:: Study questions ::
**1.** Decide whether each statement below agrees with the piece on Bible themes. (a) It calls God the Bible's greatest hero. (b) It says salvation can be reached without God. (c) It lists the Garden of Eden as a revelation of God's power to destroy. For each, answer yes or no and quote the deciding words from the piece.
**2.** Extend the piece on Bible themes, beginning right after its last sentence.

:: Text block ::
*** Block opens ***

The Bible Themes

The Bible Themes

Salvation

The overarching thematic construct that lays the foundation for practically every book in the Bible is the achievement of salvation. Biblical scripture portrays a narrative punctuated with sayings of wisdom and advance as well as allegorical stories clearly not intended to be taken literally that can essentially be said to forward the proposition that the only inarguable purpose of God’s existence for man is to be the vessel through salvation is attained and eternal life is provided. The Bible’s greatest hero is God because God alone holds this power: the power to forgive sins, offer atonement, confer redemption and offer salvation. Salvation in Biblical terms is absolutely equivalent with everlasting existence through entry into the afterlife. Various stories and passages within books running all the way from Exodus through Hebrews and including even non-narrative books like Numbers and Psalms all confirm that God is the final, absolute arbiter of reconciliation, justification, and regeneration in addition to atonement and redemption and, again, this power is all intertwined with the singularity of Biblical meaning: salvation cannot be attained without God.

Revelation

Not to be confused with the singular purpose of the Book of Revelation, the thematic expression revelation running through the Bible can be pluralized. The Bible is to be taken as a collection of various literary devices designed to reveal to the reader the awesomeness of God. Each particular new insight is intended to be seen as a revelation directly from God of whatever it may be that He wants to made known to man. Many of the most beloved and well-known events related in the Bible are revelations of the power and glory of the supreme being responsible for everything that can ever be known: the flood, the destruction of Sodom and Gomorrah, the transfiguration of Jesus. Other stories are revelations or revelatory reminders of the majesty of God’s power to create: the Garden of Eden, the postdiluvian renewal. One effective way of understanding those parts of the Bible that present difficulties in interpretation or even their mere existence (Numbers, Song of Solomon) is to read them with a perspective of discovering how they work to reveal something to man that God wants known.

*** Block closes ***

:: Given records ::
*** Block opens ***

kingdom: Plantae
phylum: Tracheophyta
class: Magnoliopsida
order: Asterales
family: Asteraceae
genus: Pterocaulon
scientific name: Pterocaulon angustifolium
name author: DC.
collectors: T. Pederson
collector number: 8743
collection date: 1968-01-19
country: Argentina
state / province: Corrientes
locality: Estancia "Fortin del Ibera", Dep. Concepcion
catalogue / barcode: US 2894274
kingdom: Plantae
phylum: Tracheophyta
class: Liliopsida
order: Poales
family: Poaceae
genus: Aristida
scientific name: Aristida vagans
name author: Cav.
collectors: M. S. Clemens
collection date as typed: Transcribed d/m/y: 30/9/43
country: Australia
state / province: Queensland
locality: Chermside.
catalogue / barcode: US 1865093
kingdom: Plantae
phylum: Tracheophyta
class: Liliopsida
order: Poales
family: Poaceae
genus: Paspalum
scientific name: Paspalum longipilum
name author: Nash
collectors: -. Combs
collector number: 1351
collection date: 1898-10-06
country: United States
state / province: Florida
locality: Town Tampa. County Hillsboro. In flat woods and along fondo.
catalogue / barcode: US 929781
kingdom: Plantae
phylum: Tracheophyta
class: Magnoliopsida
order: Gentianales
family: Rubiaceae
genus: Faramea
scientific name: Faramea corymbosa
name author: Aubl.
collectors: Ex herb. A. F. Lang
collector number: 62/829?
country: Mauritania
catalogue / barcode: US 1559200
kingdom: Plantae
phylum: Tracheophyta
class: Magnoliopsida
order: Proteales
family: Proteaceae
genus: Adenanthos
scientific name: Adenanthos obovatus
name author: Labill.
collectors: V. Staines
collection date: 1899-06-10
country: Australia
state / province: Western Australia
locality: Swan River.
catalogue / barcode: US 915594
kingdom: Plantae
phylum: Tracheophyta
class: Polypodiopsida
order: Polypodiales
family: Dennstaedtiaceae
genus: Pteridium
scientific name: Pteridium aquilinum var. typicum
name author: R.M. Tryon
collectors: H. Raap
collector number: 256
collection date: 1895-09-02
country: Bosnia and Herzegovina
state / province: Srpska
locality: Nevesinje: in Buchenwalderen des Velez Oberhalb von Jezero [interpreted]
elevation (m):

*** Block closes ***

:: Answers for each item ::
**1.**
(a) Yes: "The Bible’s greatest hero is God"
(b) No: "salvation cannot be attained without God"
(c) No: "Other stories are revelations or revelatory reminders of the majesty of God’s power to create: the Garden of Eden, the postdiluvian renewal."

**2.**
Covenant between Man and God

Throughout the Bible can be found many examples of God’s wrath being thrust upon man that can be particularly difficult to reconcile with the continual reminder of Him as a loving and merciful being. One way to work through this apparent contradiction to arrive at reconciliation is through the application of the troubling events to the theme of God’s covenant with His creation. This thematic line begins in earnest with the covenant made between God and Noah in the Book of Genesis and traces directly through similar contractual understandings made manifest with Abraham, Moses, David and well into the gospels and other books of the New Testament. The punishment that afflicts individuals, tribes, cultures and the whole of humanity stems directly from and acts as repetitions of a motif firmly established right from the beginning of the Bible when Adam and Eve trespass their terms of the treaty made in the Garden of Eden not to eat from the Tree of Knowledge of Good and Evil. Over and over again, God has revealed a willingness to stand by His terms of the covenant which does include punishment for transgression. And over and over again, humans fail to take heed of these past demonstrations and willfully break their terms of the covenant without seeming to remember what has been the penalty paid by previous partners in the covenant.